Top of Given material
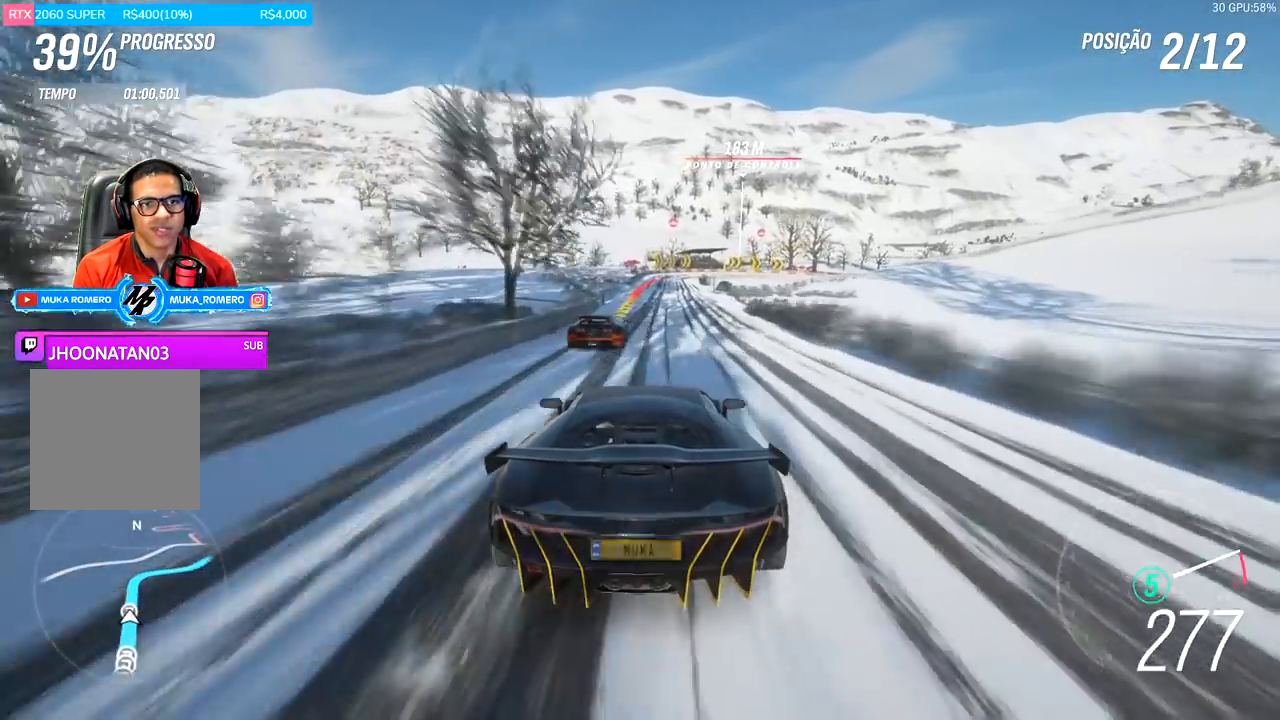
{"buttons": ["A", "X", "L2", "R2"], "left_stick": "right", "right_stick": "center", "events": [[34, "left_stick", "center"], [384, "L2", "down"], [451, "A", "down"], [451, "X", "down"], [451, "left_stick", "right"]]}
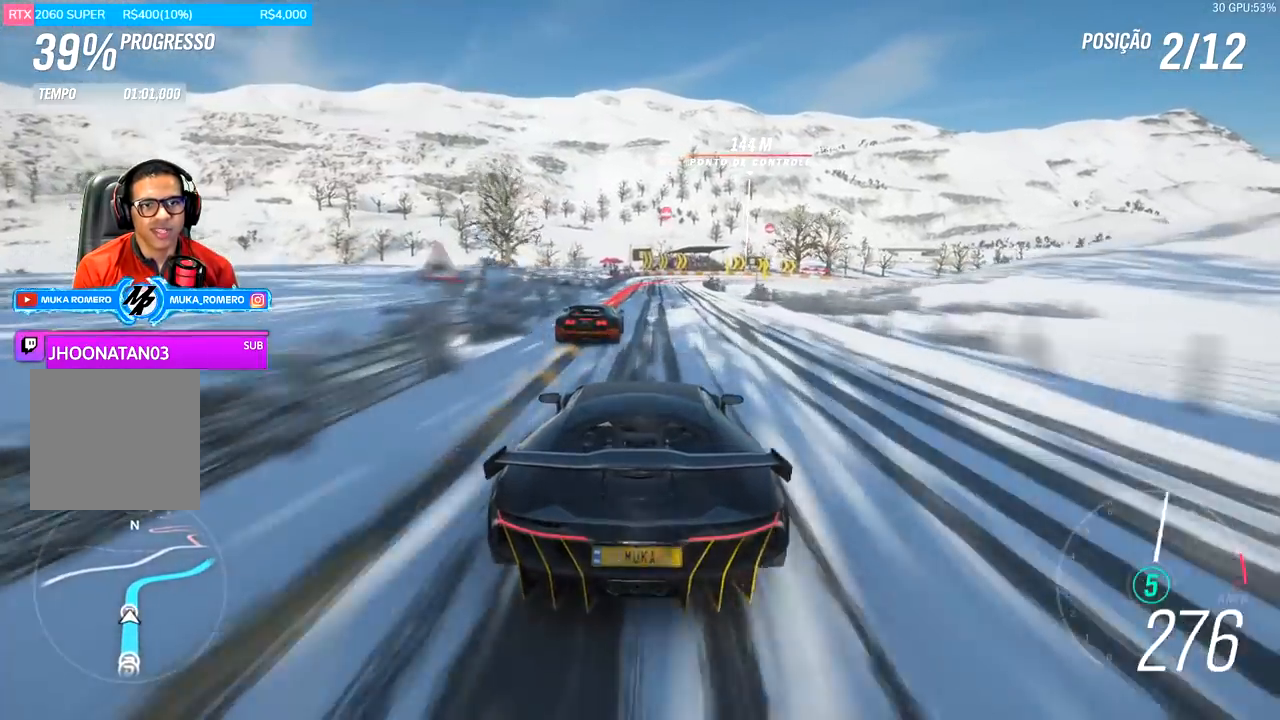
{"buttons": ["L2"], "left_stick": "right", "right_stick": "center", "events": [[33, "A", "up"], [50, "X", "up"], [67, "R2", "up"]]}
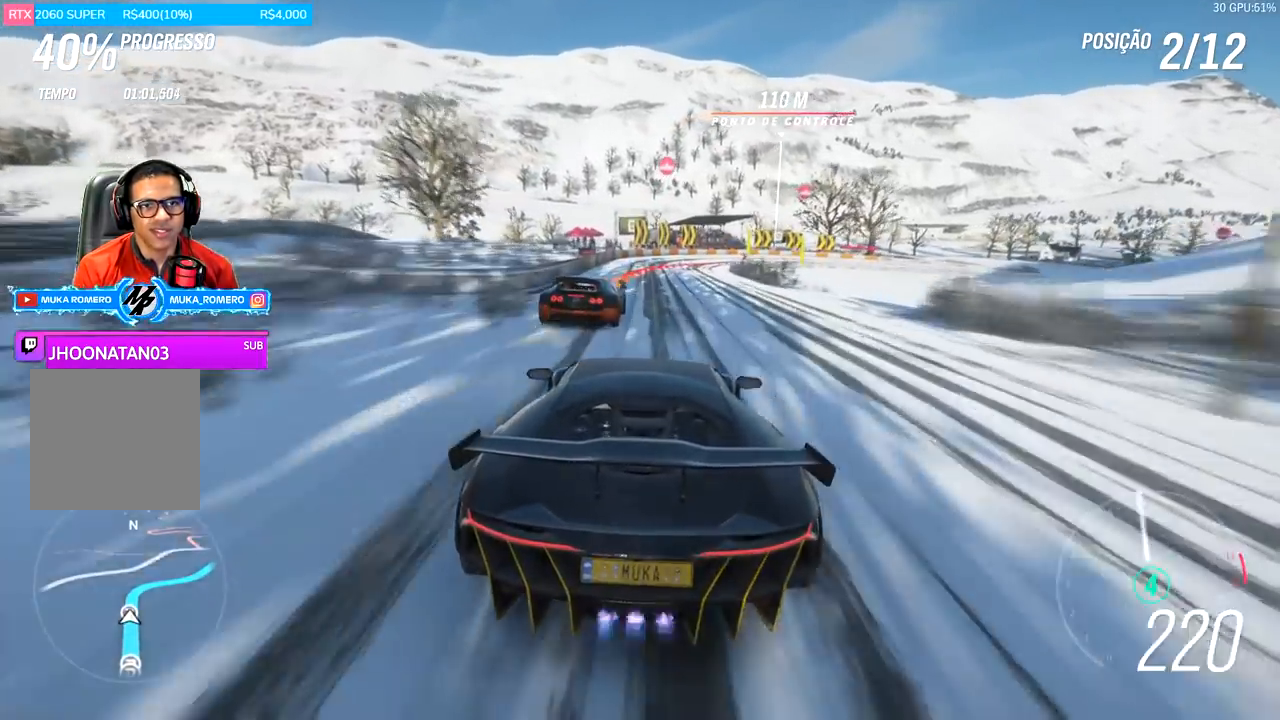
{"buttons": ["R2"], "left_stick": "right", "right_stick": "center", "events": [[251, "L2", "up"], [351, "R2", "down"]]}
Bottom of Given material
Aim of the task
A faithful transcription of the material, with no pictures, is the expected result.

Result
{"buttons": ["A", "X", "L2", "R2"], "left_stick": "right", "right_stick": "center", "events": [[34, "left_stick", "center"], [384, "L2", "down"], [451, "A", "down"], [451, "X", "down"], [451, "left_stick", "right"]]}
{"buttons": ["L2"], "left_stick": "right", "right_stick": "center", "events": [[33, "A", "up"], [50, "X", "up"], [67, "R2", "up"]]}
{"buttons": ["R2"], "left_stick": "right", "right_stick": "center", "events": [[251, "L2", "up"], [351, "R2", "down"]]}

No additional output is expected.